── DATA FOR ANALYSIS

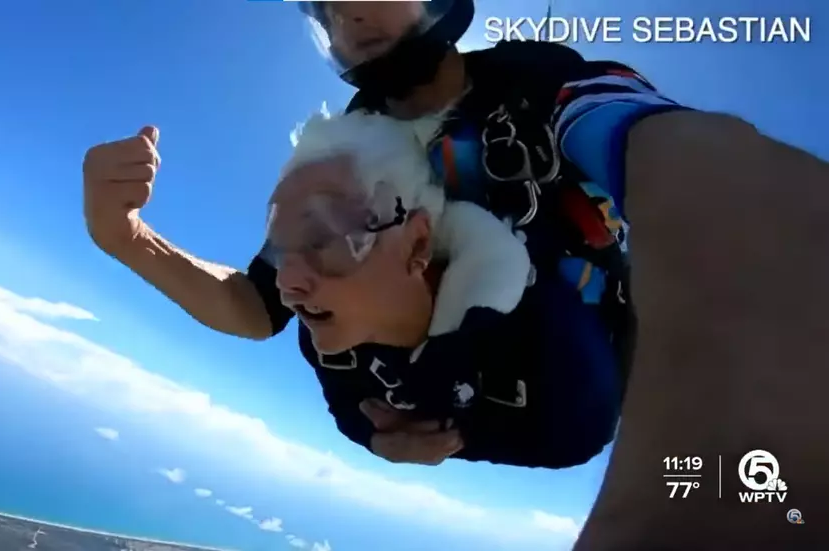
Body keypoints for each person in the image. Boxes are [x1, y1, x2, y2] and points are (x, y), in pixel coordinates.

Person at [84, 1, 829, 546]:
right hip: (436, 397)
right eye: (323, 8)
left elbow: (677, 152)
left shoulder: (545, 85)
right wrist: (126, 236)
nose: (345, 12)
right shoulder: (348, 145)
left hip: (570, 367)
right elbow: (256, 304)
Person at [264, 109, 620, 468]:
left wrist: (448, 435)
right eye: (280, 249)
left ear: (418, 243)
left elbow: (578, 436)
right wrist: (382, 442)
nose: (286, 283)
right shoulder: (328, 331)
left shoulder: (554, 341)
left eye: (325, 238)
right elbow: (347, 410)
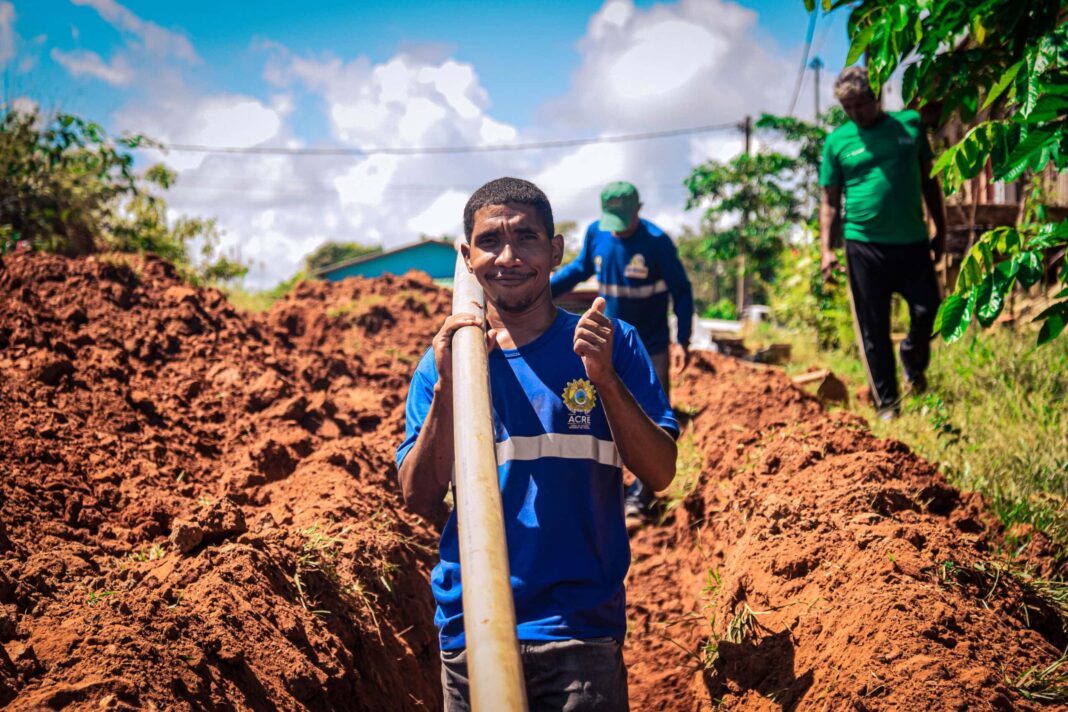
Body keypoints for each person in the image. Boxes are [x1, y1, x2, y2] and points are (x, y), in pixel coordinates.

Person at [396, 177, 679, 711]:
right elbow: (417, 496)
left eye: (526, 238)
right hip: (470, 631)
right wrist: (450, 389)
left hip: (580, 632)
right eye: (489, 242)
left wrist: (604, 380)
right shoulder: (443, 364)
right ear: (466, 255)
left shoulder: (612, 345)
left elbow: (660, 473)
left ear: (555, 250)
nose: (508, 256)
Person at [549, 181, 693, 522]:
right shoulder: (596, 234)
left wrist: (683, 340)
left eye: (624, 220)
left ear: (639, 211)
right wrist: (541, 291)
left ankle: (640, 499)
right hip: (607, 343)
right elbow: (578, 269)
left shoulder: (656, 243)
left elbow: (683, 292)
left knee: (650, 422)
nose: (617, 229)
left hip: (651, 346)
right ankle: (602, 490)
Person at [819, 66, 947, 419]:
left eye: (861, 104)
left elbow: (930, 183)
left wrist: (941, 228)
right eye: (848, 108)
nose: (857, 113)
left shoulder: (910, 126)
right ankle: (888, 404)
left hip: (912, 241)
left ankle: (912, 357)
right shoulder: (837, 142)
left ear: (878, 96)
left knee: (929, 309)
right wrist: (826, 250)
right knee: (872, 327)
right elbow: (830, 202)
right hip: (863, 245)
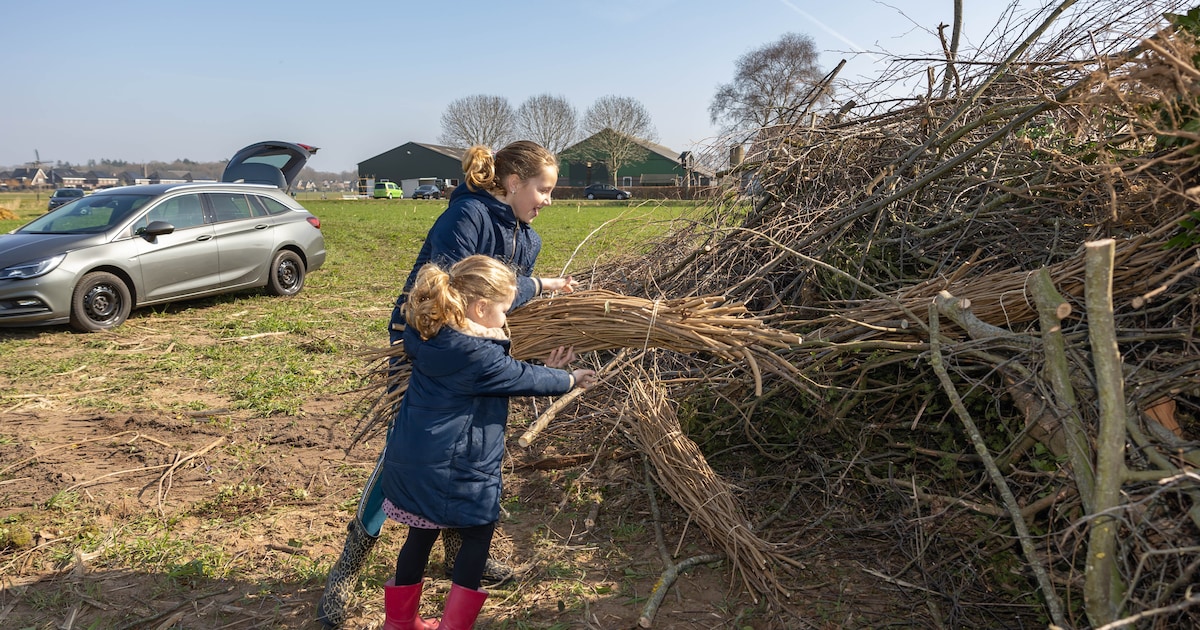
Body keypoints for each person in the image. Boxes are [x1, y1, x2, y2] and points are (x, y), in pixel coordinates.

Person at [318, 140, 579, 628]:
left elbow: (502, 303)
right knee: (411, 452)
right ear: (514, 182)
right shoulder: (468, 217)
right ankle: (348, 569)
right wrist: (539, 286)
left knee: (472, 446)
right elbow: (448, 287)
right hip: (427, 344)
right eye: (543, 189)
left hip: (482, 347)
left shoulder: (529, 238)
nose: (548, 200)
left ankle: (457, 554)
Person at [379, 255, 597, 629]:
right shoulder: (478, 356)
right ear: (480, 309)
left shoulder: (430, 332)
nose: (508, 314)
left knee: (420, 534)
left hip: (413, 459)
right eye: (504, 307)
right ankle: (454, 626)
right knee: (478, 536)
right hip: (456, 467)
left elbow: (508, 318)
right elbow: (522, 376)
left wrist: (549, 284)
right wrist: (569, 377)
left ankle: (399, 624)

────

■ EXERCISE DIRECTIONS ■
Could you write out again, exactly, the lines from the line containing "right ankle: (602, 490)" through the last line of the records above? Leave out the pictures.

■ ANSWER SECTION ■
right ankle: (602, 490)
Person at [819, 66, 947, 419]:
left eye: (861, 104)
left elbow: (930, 183)
left wrist: (941, 228)
right eye: (848, 108)
nose: (857, 113)
left shoulder: (910, 126)
right ankle: (888, 404)
left hip: (912, 241)
left ankle: (912, 357)
right shoulder: (837, 142)
left ear: (878, 96)
left knee: (929, 309)
right wrist: (826, 250)
right knee: (872, 327)
right elbow: (830, 202)
right hip: (863, 245)
Body keypoints for each person in the image. Boxes are [x1, y1, x2, y2] and points are (x, y), in pixel coordinates.

Person at [318, 140, 579, 628]:
left elbow: (502, 303)
right knee: (411, 452)
right ear: (514, 182)
right shoulder: (468, 217)
right ankle: (348, 569)
right wrist: (539, 286)
left knee: (472, 446)
right elbow: (448, 287)
right hip: (427, 344)
right eye: (543, 189)
left hip: (482, 347)
left shoulder: (529, 238)
nose: (548, 200)
left ankle: (457, 554)
Person at [379, 255, 597, 629]:
right shoulder: (478, 356)
right ear: (480, 309)
left shoulder: (430, 332)
nose: (508, 314)
left knee: (420, 534)
left hip: (413, 459)
right eye: (504, 307)
right ankle: (454, 626)
right knee: (478, 536)
right hip: (456, 467)
left elbow: (508, 318)
right elbow: (522, 376)
left wrist: (549, 284)
right wrist: (569, 377)
left ankle: (399, 624)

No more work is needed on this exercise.